### Exercise prompt:
Copy out the stretch of the CJK typography text from "This silently fixes" through "is never modified.", substituting "layout defect" for "anti-pattern".

### Provided text:
== Segment start ==

The script applies two layers of CJK-aware processing automatically — **without modifying the user's markdown source or theme CSS files**:

### Layer 1: CSS patch (auto-injected, fixes ~80% of cases)

`_load_theme()` appends a CJK typography CSS patch to the loaded theme CSS. The patch:

- `table { table-layout: fixed; width: 100% }` — equal column widths prevent weasyprint auto-layout from squeezing one column to ~10% width when an adjacent column has 5x more content
- `td, th { word-break: keep-all; line-break: strict }` — don't slice CJK characters apart
- `th { white-space: nowrap }` — short headers stay one line for predictable column widths

This silently fixes the most common anti-pattern (cell content forcibly wrapped between CJK characters producing single-char-only lines), without touching the user's source. The user's theme CSS file on disk is never modified.

== Segment end ==

### Input data:
== Segment start ==

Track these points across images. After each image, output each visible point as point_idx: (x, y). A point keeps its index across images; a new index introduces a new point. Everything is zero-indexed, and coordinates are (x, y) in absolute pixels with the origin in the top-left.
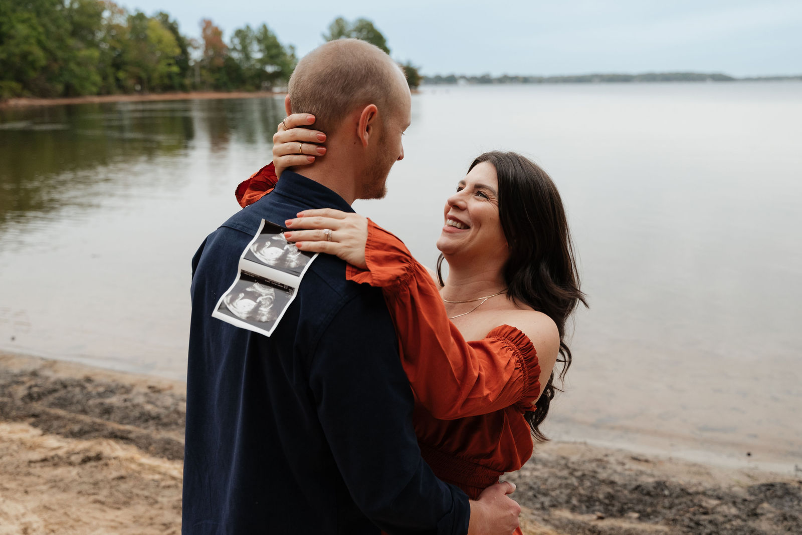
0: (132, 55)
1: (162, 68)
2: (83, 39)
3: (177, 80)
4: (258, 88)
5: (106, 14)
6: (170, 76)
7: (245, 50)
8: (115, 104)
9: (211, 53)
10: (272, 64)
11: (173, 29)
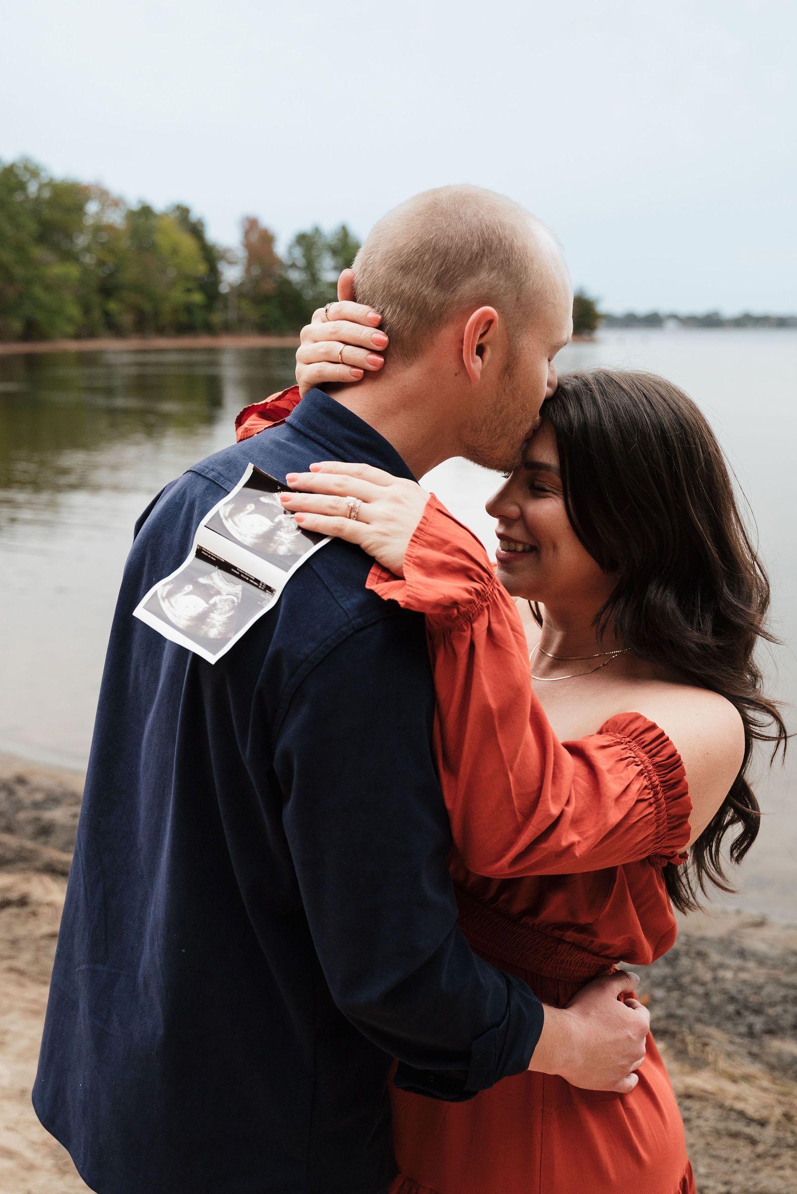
0: (130, 274)
1: (177, 296)
2: (55, 247)
3: (199, 317)
5: (92, 208)
6: (189, 308)
7: (310, 268)
8: (100, 353)
9: (256, 271)
11: (196, 231)
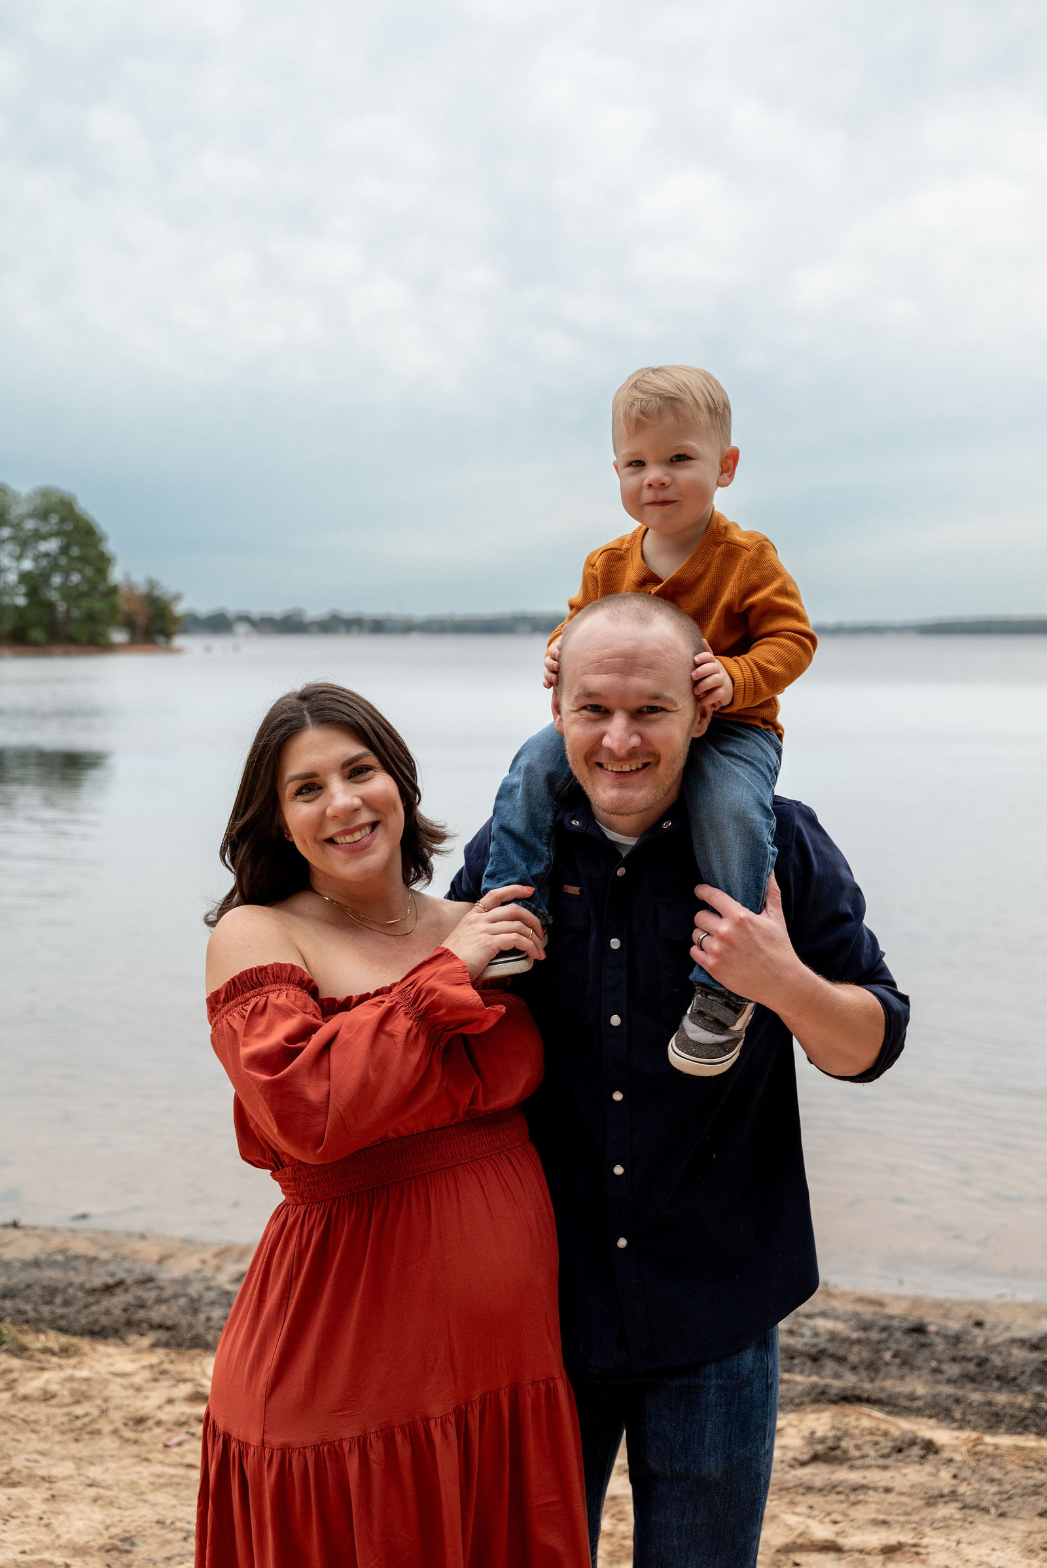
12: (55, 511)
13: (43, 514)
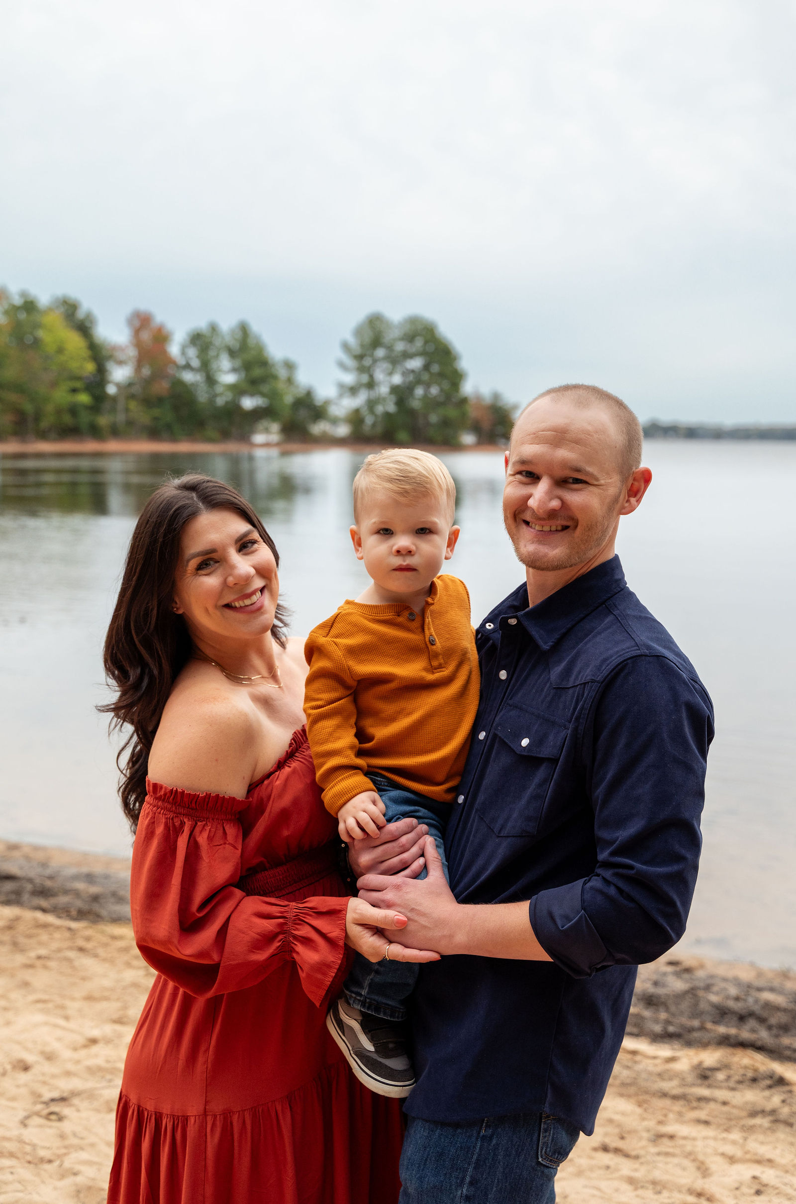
0: (10, 372)
1: (61, 396)
3: (85, 418)
4: (225, 435)
6: (73, 410)
7: (206, 367)
9: (146, 371)
10: (252, 395)
11: (84, 328)
12: (419, 335)
13: (410, 338)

== Segment end ==

### Response:
This silently fixes the most common layout defect (cell content forcibly wrapped between CJK characters producing single-char-only lines), without touching the user's source. The user's theme CSS file on disk is never modified.